(Source records)

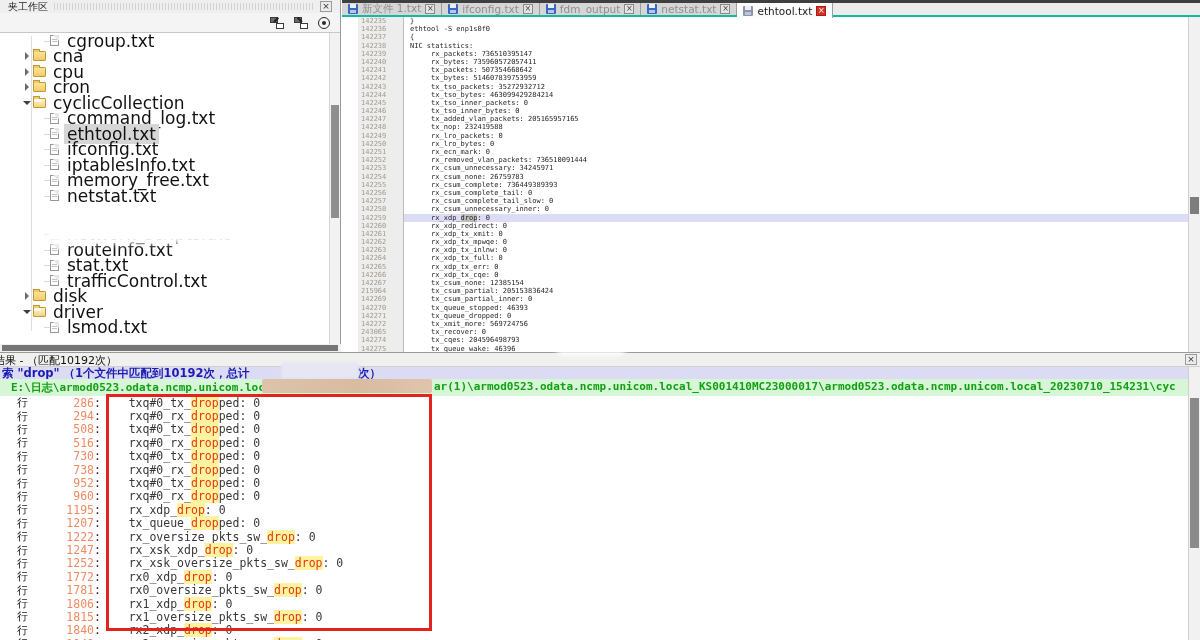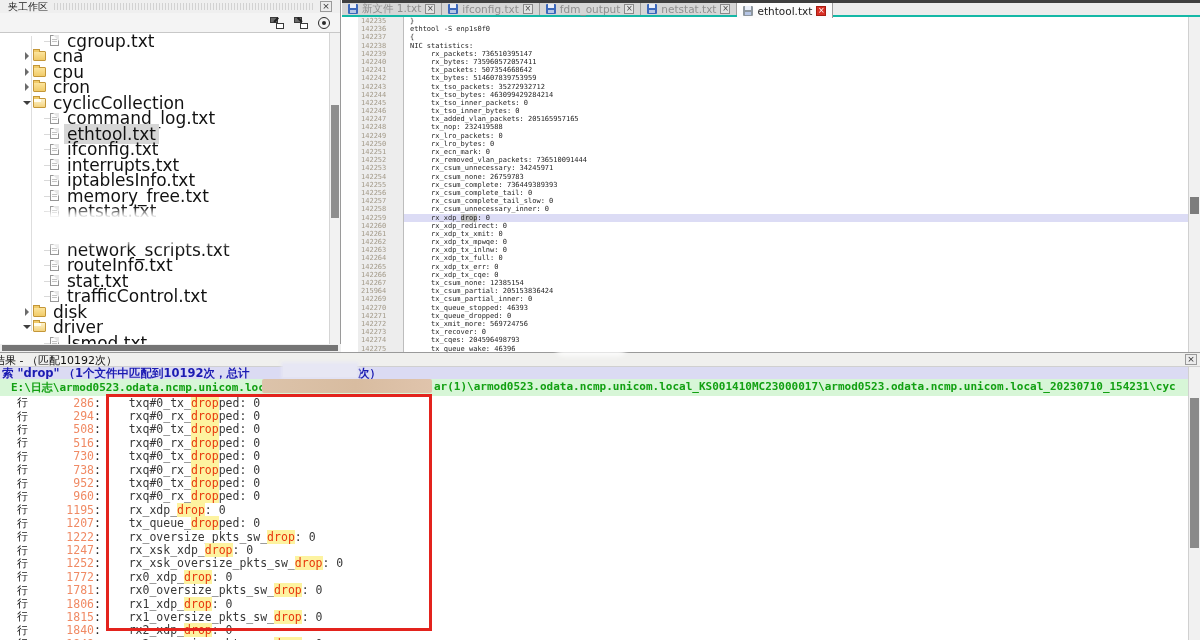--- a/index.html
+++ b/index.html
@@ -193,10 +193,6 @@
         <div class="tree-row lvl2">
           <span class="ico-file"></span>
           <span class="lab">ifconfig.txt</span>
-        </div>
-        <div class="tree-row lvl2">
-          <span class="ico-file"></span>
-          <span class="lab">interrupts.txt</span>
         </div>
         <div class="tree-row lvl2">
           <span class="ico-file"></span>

_Work request:_
Leave out the images and transcribe all the records exactly.

_Result of this task:_
--- a/index.html
+++ b/index.html
@@ -193,10 +193,6 @@
         <div class="tree-row lvl2">
           <span class="ico-file"></span>
           <span class="lab">ifconfig.txt</span>
-        </div>
-        <div class="tree-row lvl2">
-          <span class="ico-file"></span>
-          <span class="lab">interrupts.txt</span>
         </div>
         <div class="tree-row lvl2">
           <span class="ico-file"></span>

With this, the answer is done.